The Hong Kong Investments Funds Association, the industry body of fund houses in Hong Kong, is opposed to such a structure.
“In principle, investment managers believe that “one share one vote” is a cornerstone of investor protection,” said Sally Wong, chief executive of HKIFA.
“As for the discussion about the proposed third board, we should not view this in silos, but take a holistic approach and consider the relationships between the different boards. For example, will a third board listed company be “upgraded” to the main board? Or from the start-ups to the “premium” class? If yes, what are the exit or entry mechanisms,” she said.
Brett McGonegal, chief executive of Capital Link International said the attempt to draw sought-after technology companies to list in Hong Kong had two audiences to placate including the companies and public investor.

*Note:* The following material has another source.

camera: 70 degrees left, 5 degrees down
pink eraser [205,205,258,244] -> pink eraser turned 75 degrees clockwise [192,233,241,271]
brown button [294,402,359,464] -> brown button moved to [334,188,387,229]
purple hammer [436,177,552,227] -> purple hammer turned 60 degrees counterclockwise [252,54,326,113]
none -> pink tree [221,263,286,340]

But the balance between the two was not easy to strike, he said.
“Voting control through a dual class listing system does not translate into risk nor impropriety. However, the exchange needs to make sure the individual investor’s interests are both aligned and protected. The old expression buyer beware cannot be the basis of a regulatory protection campaign because nothing is more paramount in the list of priorities,” McGonegal said.
Mark Mobius, executive chairman for Templeton Emerging Markets Group, who manages US$26 billion for clients in emerging markets including Hong Kong and mainland China, said he fully supported the HKEX consultation.

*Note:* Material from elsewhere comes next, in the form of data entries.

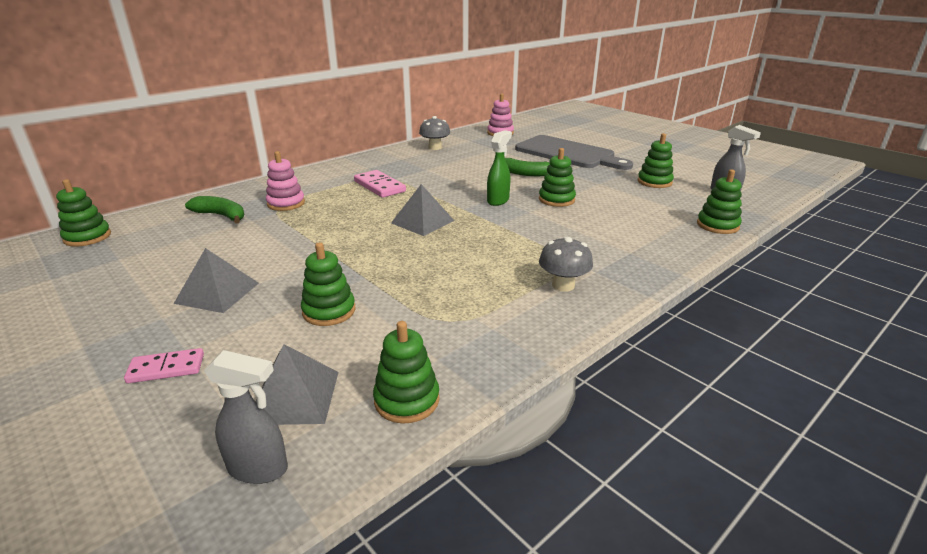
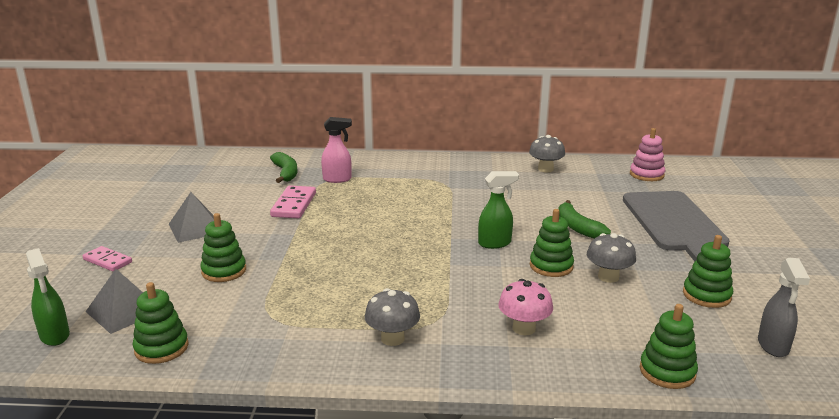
camera: 45 degrees right, 5 degrees down
green stacking toy [56,179,111,247] -> none
grey spray bottle [204,350,288,484] -> green spray bottle [26,248,70,346]
pink stacking toy [266,151,305,211] -> pink spray bottle [321,117,352,183]
pink domino [354,170,406,198] -> pink domino moved to [270,185,316,218]
grey pyramid [391,184,454,236] -> none
none -> pink mushroom [498,279,553,335]
none -> grey mushroom [587,233,636,283]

“A third listing board will give an opportunity for fintech and innovative companies to compete in Hong Kong and share in the success of Shenzhen’s ChiNext which has been successful in raising capital for this rapid growing sector of our industry,” Mobius said.

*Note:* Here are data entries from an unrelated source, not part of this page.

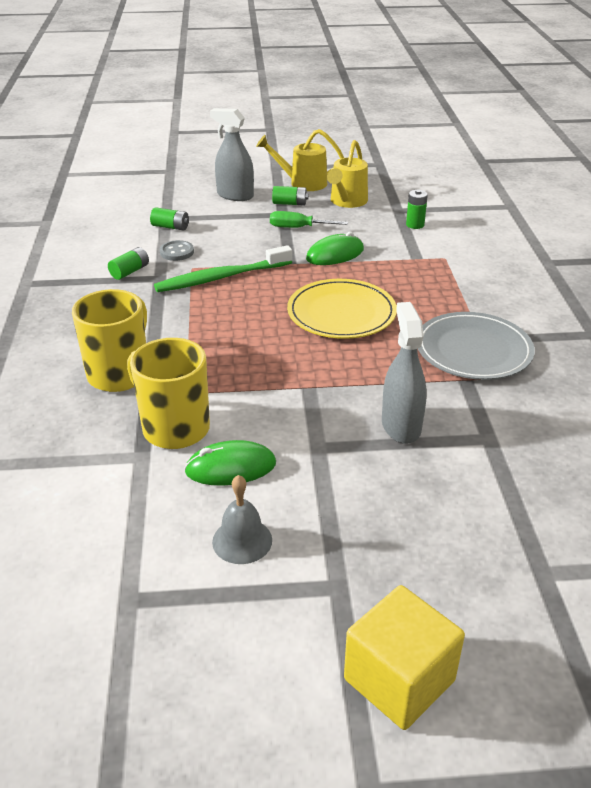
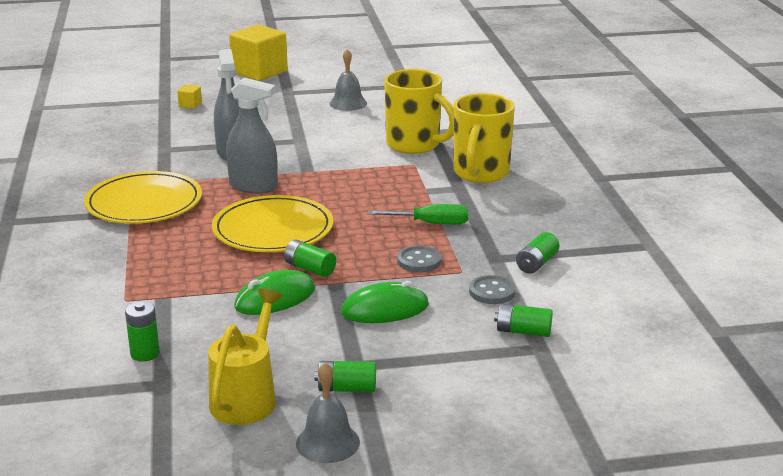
camera: 175 degrees right, 10 degrees down
green toothbrush [154,245,292,292] -> grey button [397,246,441,272]
green mouse [184,440,276,486] -> green mouse moved to [341,281,429,323]
grey spray bottle [210,108,254,201] -> grey spray bottle moved to [226,78,278,194]
yellow watering can [256,129,344,191] -> grey bell [296,362,360,463]
green screwdriver [270,211,348,228] -> green screwdriver moved to [368,204,468,225]
grey plate [418,312,535,380] -> yellow plate [84,171,202,224]
none -> yellow cube [177,85,202,109]
none -> green battery [284,239,336,277]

“We believe dual class shares if structured appropriately, that is where all the rights to the shareholders are commonly shared, will be beneficial to the market as it should allow enterprising companies listed overseas to dually list in Hong Kong.”
Defining technology firms and the corporate governance that entails would be the issues to address, analysts said.
“The third board concept would be a good idea to attract more technology companies to list but how to define a firm as a technology or new economy firm may be controversial. If a company is conducting online lending services, is it considered as a traditional financial firm or a new technology company?” said Joseph Tong Tang, chairman of Morton Securities.
Keith Pogson, a senior partner of EY, said Hong Kong needed to diversify its IPO portfolio.
“There are many challenges to the Hong Kong market,” Pogson said. “We need to be responsive to the changing financing needs of the market. However this needs to be done in an investor friendly and robust way, as at the bedrock of Hong Kong’s success is the quality of process and governance that Hong Kong can bring,” Pogson said.
“We need to ensure that are market is ready for changing business models, that we understand markets such as technology, fintech, infrastructure and other evolving financing needs.”
Mark Konyn, group chief investment officer of AIA Group, said international exchanges were competing to attract new listings as the capital markets and the finance industry integrate globally.
“Creating new boards to attract companies under reduced levels of governance and less onerous listing requirements is a hot topic and one that needs to balance the commercial opportunity for the bourse itself and access opportunities for local investors with investor protection and oversight,” Konyn said.
“Technology driven businesses have access to many funding sources and international stock exchanges are keen not miss out on what is widely expected to continue to be a dominant sector for growing market capitalisation.”